I am testing Telegram voice-note transcription in OpenClaw and I have narrowed the issue down pretty far.
Setup:
OpenClaw 2026.4.2
Telegram direct chat
tools.media.audio.enabled = true
echoTranscript = true
audio model chain:
provider: "openrouter", model: "mistralai/voxtral-small-24b-2507"
local whisper CLI fallback
What happens:
Telegram voice messages arrive correctly.
The local Whisper fallback works end-to-end.
The transcript echo I see in successful runs has Whisper-style timestamps like:
"[00:00.000 --> 00:03.000] Antworten nur mit dem Wort Banane."
So in practice it looks like OpenClaw is skipping the OpenRouter/Voxtral step and falling through to Whisper.
Important detail:
I tested the same OGG file directly against OpenRouter with Voxtral and it works.

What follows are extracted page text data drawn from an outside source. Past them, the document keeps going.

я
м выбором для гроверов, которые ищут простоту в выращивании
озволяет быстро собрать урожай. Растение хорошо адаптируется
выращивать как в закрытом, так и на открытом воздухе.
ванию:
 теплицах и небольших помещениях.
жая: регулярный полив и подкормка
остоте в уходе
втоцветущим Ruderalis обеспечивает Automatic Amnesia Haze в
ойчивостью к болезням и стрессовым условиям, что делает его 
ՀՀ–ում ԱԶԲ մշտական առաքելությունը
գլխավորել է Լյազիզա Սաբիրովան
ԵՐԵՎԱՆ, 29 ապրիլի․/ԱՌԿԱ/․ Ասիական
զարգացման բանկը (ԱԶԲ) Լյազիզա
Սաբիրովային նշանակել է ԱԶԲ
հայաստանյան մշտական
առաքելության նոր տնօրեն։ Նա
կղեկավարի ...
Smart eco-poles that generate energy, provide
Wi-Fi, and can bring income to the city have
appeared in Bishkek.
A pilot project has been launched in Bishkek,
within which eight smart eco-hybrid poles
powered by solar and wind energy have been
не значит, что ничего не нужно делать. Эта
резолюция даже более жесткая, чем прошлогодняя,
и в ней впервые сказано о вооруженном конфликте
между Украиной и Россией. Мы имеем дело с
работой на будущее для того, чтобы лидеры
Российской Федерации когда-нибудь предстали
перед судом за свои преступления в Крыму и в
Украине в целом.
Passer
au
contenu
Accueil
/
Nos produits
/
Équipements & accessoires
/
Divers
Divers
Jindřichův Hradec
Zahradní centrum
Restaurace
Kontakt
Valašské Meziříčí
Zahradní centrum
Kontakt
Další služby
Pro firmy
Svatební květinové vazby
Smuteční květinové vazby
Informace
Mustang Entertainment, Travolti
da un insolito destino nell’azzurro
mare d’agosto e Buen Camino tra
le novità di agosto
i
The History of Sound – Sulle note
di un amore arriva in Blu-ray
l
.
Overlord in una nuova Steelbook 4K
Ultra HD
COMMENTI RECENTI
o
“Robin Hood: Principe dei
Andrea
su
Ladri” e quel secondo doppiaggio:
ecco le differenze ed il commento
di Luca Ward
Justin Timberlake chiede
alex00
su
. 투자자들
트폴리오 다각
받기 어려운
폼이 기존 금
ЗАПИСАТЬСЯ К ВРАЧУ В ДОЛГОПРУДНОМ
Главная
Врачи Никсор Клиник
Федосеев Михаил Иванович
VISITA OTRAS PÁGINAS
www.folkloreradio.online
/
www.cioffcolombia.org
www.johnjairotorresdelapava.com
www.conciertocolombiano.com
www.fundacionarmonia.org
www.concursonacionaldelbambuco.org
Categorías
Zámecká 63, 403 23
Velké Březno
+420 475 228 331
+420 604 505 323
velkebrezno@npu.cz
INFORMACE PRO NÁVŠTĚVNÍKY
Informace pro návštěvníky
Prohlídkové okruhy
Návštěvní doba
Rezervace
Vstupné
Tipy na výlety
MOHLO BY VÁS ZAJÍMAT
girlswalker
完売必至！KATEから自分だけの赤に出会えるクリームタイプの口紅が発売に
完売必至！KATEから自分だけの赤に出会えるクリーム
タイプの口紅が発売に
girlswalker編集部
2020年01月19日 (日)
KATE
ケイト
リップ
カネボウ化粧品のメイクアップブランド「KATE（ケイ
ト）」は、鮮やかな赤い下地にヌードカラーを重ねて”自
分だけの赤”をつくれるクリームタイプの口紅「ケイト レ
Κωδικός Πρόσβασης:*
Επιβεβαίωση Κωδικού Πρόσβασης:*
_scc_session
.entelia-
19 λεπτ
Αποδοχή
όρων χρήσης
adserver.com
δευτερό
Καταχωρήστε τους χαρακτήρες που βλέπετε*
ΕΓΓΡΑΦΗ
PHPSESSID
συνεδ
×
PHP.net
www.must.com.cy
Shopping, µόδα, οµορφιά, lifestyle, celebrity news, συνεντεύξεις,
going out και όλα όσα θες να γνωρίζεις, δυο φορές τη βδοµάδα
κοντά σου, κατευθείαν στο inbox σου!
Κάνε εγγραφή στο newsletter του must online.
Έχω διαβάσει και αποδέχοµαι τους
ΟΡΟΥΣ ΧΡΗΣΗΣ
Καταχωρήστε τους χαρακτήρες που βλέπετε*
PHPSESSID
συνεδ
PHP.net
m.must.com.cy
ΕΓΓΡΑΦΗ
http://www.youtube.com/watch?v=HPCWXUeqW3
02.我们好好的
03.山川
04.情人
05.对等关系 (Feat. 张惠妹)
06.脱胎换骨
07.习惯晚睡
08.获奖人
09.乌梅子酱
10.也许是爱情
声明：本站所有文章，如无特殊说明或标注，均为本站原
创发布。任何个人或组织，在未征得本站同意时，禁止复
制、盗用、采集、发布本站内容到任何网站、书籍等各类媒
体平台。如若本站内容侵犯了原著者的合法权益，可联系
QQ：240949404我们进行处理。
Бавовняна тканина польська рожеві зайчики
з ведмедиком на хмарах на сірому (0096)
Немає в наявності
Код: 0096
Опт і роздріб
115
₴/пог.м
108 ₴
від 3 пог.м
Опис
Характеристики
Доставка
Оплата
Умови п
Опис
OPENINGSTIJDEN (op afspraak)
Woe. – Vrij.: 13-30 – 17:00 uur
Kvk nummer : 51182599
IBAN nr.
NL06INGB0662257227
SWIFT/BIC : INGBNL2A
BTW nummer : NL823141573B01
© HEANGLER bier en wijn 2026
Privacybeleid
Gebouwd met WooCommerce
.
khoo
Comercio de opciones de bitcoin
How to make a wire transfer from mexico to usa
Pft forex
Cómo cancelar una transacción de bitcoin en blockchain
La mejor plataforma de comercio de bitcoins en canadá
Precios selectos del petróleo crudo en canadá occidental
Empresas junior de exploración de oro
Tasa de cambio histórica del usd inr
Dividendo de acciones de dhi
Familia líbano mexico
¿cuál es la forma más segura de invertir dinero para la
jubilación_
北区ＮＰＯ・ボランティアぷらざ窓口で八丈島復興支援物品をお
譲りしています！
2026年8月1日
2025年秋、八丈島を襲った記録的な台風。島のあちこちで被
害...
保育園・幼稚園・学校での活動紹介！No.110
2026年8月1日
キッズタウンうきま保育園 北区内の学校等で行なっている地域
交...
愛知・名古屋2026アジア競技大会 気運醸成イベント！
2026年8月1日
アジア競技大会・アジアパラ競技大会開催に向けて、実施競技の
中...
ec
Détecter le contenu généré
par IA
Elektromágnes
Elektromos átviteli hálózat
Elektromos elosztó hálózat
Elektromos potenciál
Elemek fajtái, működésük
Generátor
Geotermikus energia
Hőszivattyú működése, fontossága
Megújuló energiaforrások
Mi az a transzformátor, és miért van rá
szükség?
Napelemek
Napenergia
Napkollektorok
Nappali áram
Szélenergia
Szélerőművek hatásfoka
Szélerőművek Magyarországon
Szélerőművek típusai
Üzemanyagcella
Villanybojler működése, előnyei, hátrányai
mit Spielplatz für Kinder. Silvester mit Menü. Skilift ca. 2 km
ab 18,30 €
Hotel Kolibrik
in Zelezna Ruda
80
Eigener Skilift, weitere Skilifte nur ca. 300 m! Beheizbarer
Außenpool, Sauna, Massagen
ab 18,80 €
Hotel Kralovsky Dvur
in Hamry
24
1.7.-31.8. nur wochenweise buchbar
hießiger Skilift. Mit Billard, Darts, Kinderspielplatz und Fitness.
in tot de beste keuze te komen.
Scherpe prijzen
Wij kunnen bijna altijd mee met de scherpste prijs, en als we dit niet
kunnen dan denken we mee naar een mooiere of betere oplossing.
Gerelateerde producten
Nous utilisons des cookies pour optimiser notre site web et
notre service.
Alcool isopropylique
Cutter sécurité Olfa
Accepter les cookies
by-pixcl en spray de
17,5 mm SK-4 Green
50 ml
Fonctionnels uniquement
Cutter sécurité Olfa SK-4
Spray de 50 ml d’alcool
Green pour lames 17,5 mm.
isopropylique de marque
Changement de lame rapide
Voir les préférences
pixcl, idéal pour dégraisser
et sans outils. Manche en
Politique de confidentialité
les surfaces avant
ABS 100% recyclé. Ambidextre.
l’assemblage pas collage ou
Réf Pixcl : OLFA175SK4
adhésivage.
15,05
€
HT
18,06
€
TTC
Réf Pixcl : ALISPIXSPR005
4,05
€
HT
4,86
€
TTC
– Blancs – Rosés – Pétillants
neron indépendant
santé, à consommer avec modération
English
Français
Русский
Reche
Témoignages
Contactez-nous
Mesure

So Voxtral itself is fine.
But inside OpenClaw, I cannot prove that provider: "openrouter" is actually being used for audio transcription.
I also tried adding Voxtral to models.providers.openrouter.models with input: ["text", "audio"], but config validation rejects "audio" there and only accepts "text" / "image".
Question:
Is provider: "openrouter" officially supported for audio transcription inside tools.media.audio.models?
If yes, what is the correct config pattern?
If no, is the intended supported path for Voxtral audio currently only provider: "mistral" rather than provider: "openrouter"?